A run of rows

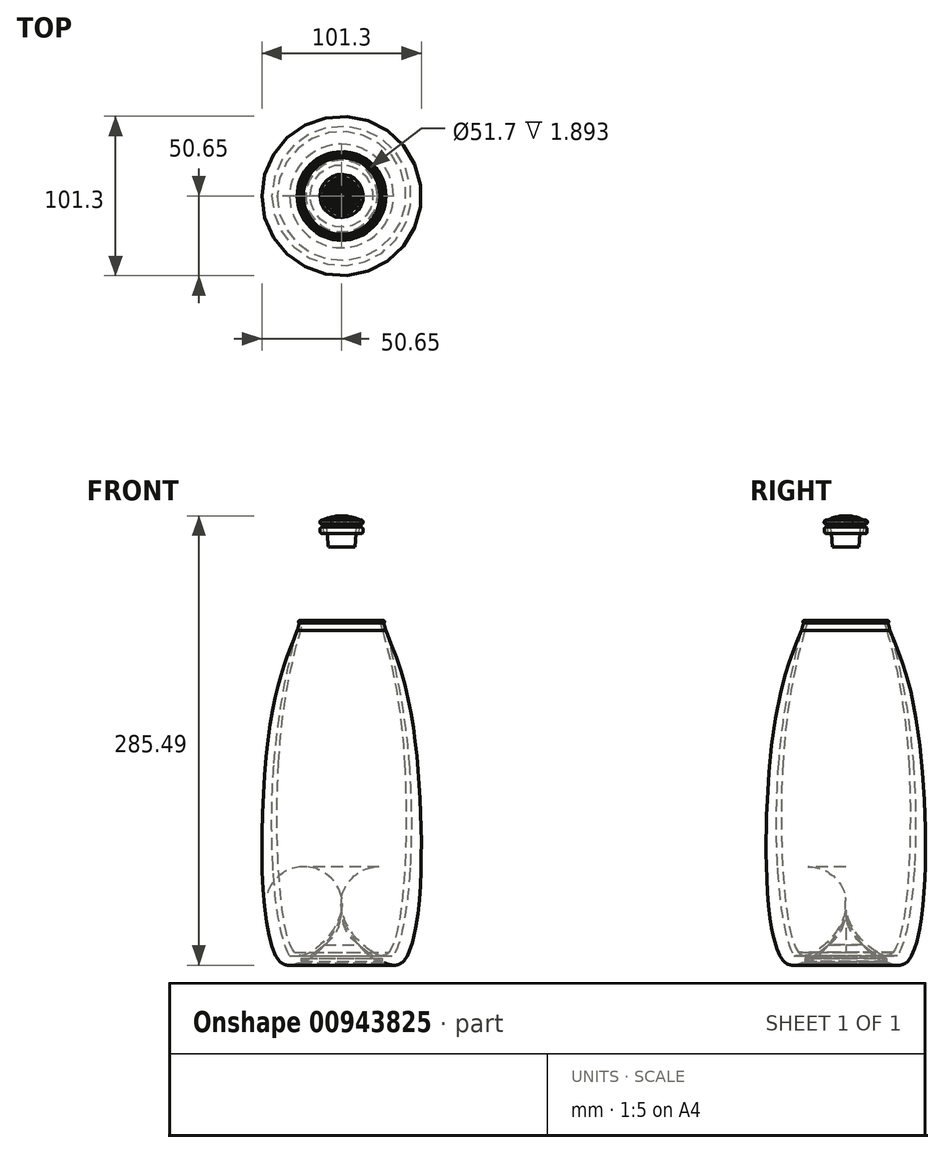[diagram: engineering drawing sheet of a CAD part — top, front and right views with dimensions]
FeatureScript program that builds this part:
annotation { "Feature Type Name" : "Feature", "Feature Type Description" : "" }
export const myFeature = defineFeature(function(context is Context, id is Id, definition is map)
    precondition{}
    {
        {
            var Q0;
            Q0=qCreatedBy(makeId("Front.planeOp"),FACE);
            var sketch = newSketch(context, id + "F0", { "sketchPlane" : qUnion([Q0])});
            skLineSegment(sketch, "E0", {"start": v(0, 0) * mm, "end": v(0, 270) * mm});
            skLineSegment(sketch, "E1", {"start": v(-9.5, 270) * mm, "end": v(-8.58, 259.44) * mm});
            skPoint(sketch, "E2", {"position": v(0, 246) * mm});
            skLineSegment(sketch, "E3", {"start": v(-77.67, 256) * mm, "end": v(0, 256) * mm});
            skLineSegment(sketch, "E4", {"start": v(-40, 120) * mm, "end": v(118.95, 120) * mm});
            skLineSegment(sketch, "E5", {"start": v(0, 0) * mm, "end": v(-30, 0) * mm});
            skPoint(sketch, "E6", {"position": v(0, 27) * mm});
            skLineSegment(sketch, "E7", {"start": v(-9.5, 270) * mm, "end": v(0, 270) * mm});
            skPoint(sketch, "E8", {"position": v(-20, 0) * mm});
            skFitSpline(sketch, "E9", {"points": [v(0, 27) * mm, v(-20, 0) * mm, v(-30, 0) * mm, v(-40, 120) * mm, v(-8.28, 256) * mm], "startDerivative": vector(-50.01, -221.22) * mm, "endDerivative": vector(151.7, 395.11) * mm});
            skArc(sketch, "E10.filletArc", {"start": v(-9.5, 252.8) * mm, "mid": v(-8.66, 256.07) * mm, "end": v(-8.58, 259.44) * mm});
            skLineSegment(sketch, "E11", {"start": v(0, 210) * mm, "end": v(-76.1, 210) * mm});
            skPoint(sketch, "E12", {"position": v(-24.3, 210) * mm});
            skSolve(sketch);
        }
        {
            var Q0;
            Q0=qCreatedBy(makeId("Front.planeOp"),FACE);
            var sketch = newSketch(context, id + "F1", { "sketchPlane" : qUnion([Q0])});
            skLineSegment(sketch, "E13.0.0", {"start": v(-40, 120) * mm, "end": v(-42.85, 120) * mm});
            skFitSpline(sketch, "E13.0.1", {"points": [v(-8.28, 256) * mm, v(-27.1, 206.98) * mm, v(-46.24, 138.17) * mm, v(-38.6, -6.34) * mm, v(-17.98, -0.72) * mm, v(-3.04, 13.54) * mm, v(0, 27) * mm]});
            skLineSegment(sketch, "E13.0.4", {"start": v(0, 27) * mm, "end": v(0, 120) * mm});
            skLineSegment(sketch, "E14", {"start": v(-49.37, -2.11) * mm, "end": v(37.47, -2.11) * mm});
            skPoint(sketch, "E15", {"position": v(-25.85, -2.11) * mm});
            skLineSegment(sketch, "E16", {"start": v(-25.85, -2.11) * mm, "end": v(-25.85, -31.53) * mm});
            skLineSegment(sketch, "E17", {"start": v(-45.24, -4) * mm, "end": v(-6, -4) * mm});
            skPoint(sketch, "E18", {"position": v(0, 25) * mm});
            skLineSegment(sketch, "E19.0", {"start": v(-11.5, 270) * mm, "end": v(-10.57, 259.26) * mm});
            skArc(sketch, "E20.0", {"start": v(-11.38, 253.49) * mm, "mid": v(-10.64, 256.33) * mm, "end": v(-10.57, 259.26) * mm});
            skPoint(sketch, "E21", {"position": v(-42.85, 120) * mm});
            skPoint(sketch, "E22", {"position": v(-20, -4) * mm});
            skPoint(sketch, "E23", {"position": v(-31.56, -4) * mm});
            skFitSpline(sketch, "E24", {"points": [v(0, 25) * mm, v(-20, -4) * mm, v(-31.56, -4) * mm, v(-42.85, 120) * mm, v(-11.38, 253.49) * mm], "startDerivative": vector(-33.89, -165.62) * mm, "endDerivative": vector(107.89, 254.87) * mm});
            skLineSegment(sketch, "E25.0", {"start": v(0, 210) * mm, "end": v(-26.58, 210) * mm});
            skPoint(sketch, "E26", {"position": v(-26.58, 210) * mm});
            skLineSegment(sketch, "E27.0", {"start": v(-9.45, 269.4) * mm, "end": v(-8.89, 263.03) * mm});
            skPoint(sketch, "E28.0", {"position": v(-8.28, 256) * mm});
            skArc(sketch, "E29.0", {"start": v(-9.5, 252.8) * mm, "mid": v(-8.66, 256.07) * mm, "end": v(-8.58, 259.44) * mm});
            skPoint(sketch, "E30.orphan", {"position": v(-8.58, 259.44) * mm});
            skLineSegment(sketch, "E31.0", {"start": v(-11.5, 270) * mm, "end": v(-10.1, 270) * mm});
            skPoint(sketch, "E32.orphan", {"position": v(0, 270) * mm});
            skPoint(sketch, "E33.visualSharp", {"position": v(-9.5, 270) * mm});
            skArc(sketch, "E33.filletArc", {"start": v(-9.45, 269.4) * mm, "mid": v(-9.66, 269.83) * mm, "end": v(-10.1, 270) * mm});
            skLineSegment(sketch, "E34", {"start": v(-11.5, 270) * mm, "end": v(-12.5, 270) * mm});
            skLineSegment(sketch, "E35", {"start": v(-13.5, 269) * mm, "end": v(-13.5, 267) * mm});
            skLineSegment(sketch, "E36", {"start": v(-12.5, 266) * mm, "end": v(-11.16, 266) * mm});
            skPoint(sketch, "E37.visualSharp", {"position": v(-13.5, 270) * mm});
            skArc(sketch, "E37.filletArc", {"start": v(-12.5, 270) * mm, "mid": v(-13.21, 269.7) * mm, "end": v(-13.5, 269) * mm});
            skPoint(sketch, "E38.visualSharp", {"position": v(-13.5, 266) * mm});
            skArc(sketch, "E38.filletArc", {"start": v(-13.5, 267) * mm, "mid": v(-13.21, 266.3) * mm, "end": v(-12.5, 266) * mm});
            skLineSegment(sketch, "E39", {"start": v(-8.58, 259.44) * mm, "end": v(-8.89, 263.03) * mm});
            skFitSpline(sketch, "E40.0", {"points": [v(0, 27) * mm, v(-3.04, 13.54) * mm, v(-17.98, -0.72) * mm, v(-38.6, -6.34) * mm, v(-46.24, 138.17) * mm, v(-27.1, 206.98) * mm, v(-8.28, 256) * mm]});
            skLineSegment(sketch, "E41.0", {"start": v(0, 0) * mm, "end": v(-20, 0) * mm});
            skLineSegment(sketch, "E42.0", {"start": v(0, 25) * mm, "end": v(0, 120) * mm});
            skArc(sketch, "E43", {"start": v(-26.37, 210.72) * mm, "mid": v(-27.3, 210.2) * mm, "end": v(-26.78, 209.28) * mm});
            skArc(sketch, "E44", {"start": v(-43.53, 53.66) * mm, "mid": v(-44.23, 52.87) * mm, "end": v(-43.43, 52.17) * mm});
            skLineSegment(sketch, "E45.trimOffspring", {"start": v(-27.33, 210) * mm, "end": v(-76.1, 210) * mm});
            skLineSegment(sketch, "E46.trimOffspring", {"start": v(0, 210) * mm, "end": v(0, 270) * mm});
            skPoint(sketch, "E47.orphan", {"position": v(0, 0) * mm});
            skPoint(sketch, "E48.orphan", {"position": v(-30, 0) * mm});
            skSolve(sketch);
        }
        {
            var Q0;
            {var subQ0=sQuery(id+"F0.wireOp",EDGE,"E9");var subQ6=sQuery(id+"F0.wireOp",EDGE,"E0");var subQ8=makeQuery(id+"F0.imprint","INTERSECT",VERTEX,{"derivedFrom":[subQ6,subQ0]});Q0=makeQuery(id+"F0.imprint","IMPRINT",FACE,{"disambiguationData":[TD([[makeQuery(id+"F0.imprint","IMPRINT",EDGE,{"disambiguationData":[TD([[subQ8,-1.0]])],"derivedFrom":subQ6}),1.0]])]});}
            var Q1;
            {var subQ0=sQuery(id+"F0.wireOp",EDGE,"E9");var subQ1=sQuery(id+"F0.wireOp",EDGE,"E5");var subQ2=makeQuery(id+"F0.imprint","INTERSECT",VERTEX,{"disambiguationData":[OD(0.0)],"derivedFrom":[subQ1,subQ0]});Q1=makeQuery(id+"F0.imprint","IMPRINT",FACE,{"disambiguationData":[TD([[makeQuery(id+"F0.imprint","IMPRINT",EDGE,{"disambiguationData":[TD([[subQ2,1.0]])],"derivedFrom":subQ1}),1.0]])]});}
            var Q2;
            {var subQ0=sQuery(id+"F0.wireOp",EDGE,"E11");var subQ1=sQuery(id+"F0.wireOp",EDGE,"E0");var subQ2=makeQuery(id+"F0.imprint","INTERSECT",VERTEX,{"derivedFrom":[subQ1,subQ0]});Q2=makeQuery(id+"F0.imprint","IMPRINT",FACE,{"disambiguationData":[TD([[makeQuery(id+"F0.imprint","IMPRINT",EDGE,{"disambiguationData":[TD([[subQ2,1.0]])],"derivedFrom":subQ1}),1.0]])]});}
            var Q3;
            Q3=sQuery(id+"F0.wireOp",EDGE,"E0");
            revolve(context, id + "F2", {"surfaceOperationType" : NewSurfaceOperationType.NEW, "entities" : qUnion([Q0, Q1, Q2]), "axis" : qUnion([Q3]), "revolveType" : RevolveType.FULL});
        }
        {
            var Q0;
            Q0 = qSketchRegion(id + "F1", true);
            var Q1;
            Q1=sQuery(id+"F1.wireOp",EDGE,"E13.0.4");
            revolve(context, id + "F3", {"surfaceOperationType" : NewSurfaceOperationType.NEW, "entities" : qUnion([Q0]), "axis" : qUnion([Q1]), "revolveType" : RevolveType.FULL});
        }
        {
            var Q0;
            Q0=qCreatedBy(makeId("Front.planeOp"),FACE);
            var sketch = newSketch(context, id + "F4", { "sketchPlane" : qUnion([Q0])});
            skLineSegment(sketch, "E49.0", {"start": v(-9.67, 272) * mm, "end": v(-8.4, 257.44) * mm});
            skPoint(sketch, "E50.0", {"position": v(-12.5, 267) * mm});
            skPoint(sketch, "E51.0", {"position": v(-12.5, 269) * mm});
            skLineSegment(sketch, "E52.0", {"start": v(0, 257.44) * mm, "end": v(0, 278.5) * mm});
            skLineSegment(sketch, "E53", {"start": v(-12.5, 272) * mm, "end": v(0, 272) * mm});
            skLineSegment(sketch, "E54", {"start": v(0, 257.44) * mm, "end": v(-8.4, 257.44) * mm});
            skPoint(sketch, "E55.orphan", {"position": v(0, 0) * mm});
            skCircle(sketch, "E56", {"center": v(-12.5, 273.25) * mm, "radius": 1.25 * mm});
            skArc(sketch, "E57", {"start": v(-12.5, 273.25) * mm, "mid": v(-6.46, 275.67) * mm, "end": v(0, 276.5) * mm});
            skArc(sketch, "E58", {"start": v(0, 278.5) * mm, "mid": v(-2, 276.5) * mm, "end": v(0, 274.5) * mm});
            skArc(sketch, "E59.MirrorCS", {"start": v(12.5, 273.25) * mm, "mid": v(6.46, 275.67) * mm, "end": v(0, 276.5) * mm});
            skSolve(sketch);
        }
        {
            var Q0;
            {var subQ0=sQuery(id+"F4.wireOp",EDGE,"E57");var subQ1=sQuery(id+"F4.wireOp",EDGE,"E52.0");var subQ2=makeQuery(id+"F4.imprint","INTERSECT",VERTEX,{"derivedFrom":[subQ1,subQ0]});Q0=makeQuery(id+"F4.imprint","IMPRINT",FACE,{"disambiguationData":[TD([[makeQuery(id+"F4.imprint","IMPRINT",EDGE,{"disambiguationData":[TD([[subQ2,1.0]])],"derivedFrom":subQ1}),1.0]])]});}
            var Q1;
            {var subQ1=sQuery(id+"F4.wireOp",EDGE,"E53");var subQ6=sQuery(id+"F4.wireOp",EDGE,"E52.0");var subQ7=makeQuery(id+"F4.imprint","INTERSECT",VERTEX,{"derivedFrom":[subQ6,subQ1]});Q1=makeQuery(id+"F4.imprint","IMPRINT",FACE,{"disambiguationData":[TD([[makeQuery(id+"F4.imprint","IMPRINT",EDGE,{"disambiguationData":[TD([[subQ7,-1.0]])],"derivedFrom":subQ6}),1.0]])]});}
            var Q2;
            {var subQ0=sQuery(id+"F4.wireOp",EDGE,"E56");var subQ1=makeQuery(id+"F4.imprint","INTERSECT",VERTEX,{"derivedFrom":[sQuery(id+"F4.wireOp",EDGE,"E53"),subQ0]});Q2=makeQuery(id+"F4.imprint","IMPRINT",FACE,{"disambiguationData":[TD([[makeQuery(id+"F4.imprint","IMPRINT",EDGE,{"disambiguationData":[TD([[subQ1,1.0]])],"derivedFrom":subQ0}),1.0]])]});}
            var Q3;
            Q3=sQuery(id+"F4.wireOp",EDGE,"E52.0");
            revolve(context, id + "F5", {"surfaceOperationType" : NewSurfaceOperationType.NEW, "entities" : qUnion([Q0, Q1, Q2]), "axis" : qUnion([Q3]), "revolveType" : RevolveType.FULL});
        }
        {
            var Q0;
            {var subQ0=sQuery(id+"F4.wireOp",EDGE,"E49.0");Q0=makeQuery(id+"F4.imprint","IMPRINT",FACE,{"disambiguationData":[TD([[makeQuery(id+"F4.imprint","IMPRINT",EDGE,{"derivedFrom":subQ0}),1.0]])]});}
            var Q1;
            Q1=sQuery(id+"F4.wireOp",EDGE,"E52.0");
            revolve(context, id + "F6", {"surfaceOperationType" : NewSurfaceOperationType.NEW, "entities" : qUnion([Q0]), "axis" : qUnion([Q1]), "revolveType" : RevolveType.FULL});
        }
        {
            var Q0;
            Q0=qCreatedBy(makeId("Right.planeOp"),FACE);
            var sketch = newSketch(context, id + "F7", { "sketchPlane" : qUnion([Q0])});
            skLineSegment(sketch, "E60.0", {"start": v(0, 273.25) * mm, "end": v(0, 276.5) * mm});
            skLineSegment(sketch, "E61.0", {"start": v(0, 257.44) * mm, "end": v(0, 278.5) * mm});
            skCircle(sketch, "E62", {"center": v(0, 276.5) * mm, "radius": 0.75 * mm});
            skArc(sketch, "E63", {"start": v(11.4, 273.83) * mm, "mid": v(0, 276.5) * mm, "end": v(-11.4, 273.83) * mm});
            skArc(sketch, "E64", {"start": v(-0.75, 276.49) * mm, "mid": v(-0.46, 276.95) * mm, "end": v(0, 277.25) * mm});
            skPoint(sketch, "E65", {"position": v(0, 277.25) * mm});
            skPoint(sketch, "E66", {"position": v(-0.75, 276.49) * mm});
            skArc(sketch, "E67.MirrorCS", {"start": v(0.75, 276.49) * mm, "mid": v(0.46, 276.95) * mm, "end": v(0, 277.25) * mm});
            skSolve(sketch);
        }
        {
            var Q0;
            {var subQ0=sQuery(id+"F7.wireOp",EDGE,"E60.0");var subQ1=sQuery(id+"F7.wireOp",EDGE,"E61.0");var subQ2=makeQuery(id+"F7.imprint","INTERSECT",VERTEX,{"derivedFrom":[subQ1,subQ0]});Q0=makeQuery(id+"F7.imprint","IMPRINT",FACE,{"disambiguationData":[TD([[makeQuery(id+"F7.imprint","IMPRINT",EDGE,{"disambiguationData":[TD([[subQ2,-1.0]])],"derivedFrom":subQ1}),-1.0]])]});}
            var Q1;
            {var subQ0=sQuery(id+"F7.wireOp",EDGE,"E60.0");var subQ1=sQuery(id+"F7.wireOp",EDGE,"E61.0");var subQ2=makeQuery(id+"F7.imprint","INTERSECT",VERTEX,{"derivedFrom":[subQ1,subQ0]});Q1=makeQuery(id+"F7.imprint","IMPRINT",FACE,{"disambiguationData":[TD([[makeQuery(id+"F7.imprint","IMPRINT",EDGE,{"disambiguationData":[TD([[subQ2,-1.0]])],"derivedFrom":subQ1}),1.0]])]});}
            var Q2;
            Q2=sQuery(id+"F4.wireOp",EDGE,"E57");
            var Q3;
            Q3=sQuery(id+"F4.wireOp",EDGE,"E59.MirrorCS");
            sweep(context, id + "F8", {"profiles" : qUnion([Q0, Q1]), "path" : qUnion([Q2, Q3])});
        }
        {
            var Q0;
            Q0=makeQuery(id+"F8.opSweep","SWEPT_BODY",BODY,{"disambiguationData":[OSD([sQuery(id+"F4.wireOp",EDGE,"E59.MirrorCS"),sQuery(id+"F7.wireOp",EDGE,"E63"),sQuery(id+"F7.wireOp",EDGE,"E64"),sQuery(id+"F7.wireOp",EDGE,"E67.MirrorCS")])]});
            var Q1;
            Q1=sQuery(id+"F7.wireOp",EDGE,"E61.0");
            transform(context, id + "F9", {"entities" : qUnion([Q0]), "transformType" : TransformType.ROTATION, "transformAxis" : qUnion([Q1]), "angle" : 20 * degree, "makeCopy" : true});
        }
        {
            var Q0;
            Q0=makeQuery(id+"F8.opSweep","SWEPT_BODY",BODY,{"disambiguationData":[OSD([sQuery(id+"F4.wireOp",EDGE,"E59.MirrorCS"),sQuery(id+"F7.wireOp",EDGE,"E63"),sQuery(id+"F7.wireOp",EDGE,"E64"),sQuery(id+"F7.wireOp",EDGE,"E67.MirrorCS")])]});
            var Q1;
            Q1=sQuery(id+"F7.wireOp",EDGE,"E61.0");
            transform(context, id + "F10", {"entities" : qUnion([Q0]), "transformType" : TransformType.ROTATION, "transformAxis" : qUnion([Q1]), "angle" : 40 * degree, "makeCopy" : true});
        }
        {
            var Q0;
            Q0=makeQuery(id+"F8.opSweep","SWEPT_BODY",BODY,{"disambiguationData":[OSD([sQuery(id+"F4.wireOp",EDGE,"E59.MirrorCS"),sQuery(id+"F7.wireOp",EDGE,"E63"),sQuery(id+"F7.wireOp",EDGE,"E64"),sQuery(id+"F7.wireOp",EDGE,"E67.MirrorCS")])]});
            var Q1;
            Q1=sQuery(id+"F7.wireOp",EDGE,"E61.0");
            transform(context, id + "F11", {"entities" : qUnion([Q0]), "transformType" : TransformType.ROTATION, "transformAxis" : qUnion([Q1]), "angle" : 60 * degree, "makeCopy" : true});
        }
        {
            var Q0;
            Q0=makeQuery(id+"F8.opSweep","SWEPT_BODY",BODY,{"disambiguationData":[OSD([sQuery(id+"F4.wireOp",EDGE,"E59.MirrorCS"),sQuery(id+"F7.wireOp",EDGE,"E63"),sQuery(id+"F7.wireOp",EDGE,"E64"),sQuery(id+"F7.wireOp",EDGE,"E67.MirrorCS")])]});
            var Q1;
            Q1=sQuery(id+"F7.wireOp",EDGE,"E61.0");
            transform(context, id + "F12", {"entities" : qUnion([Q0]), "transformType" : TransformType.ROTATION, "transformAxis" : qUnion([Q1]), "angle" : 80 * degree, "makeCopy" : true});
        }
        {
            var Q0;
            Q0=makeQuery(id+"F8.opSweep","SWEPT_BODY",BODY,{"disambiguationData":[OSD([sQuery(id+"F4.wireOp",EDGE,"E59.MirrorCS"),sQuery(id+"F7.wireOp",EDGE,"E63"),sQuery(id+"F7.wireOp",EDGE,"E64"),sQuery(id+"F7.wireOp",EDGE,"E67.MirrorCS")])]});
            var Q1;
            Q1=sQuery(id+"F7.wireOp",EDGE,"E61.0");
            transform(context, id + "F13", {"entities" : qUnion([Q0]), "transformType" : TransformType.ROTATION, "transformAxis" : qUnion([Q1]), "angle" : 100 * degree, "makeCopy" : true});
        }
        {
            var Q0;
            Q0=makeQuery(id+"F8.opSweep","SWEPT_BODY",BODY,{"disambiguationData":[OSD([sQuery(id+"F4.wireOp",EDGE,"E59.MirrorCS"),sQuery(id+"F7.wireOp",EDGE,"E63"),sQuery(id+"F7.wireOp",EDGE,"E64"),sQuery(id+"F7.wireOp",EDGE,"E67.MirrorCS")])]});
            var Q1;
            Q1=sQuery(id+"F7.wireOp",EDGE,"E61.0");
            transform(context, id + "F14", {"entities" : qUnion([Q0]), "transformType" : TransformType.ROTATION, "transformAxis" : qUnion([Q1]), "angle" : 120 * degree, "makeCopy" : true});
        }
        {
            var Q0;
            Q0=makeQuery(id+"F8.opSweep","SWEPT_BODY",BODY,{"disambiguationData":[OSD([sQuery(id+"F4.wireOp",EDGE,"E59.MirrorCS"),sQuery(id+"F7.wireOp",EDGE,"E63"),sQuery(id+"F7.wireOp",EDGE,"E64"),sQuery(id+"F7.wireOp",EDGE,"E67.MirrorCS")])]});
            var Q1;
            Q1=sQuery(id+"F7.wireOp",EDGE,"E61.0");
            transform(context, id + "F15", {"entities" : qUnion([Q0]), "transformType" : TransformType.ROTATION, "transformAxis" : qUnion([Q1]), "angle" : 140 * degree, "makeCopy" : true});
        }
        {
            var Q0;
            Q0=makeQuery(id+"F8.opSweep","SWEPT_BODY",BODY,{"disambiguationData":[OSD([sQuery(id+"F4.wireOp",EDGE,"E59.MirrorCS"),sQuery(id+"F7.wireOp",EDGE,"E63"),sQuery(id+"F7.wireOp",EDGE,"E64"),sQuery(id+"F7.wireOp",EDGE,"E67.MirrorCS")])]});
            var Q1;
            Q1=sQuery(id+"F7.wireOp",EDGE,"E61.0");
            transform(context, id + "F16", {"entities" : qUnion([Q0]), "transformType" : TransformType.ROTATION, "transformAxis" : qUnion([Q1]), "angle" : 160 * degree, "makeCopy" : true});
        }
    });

**Requirements:**
Convert the rows from the very first one through the row containing "mm, v(-20, 0)" into a numbered list, skipping any blank lines. Leave the pictures out.

**Problem solution:**
1. [diagram: engineering drawing sheet of a CAD part — top, front and right views with dimensions]
2. FeatureScript program that builds this part:
3. annotation { "Feature Type Name" : "Feature", "Feature Type Description" : "" }
4. export const myFeature = defineFeature(function(context is Context, id is Id, definition is map)
5.     precondition{}
6.     {
7.         {
8.             var Q0;
9.             Q0=qCreatedBy(makeId("Front.planeOp"),FACE);
10.             var sketch = newSketch(context, id + "F0", { "sketchPlane" : qUnion([Q0])});
11.             skLineSegment(sketch, "E0", {"start": v(0, 0) * mm, "end": v(0, 270) * mm});
12.             skLineSegment(sketch, "E1", {"start": v(-9.5, 270) * mm, "end": v(-8.58, 259.44) * mm});
13.             skPoint(sketch, "E2", {"position": v(0, 246) * mm});
14.             skLineSegment(sketch, "E3", {"start": v(-77.67, 256) * mm, "end": v(0, 256) * mm});
15.             skLineSegment(sketch, "E4", {"start": v(-40, 120) * mm, "end": v(118.95, 120) * mm});
16.             skLineSegment(sketch, "E5", {"start": v(0, 0) * mm, "end": v(-30, 0) * mm});
17.             skPoint(sketch, "E6", {"position": v(0, 27) * mm});
18.             skLineSegment(sketch, "E7", {"start": v(-9.5, 270) * mm, "end": v(0, 270) * mm});
19.             skPoint(sketch, "E8", {"position": v(-20, 0) * mm});
20.             skFitSpline(sketch, "E9", {"points": [v(0, 27) * mm, v(-20, 0) * mm, v(-30, 0) * mm, v(-40, 120) * mm, v(-8.28, 256) * mm], "startDerivative": vector(-50.01, -221.22) * mm, "endDerivative": vector(151.7, 395.11) * mm});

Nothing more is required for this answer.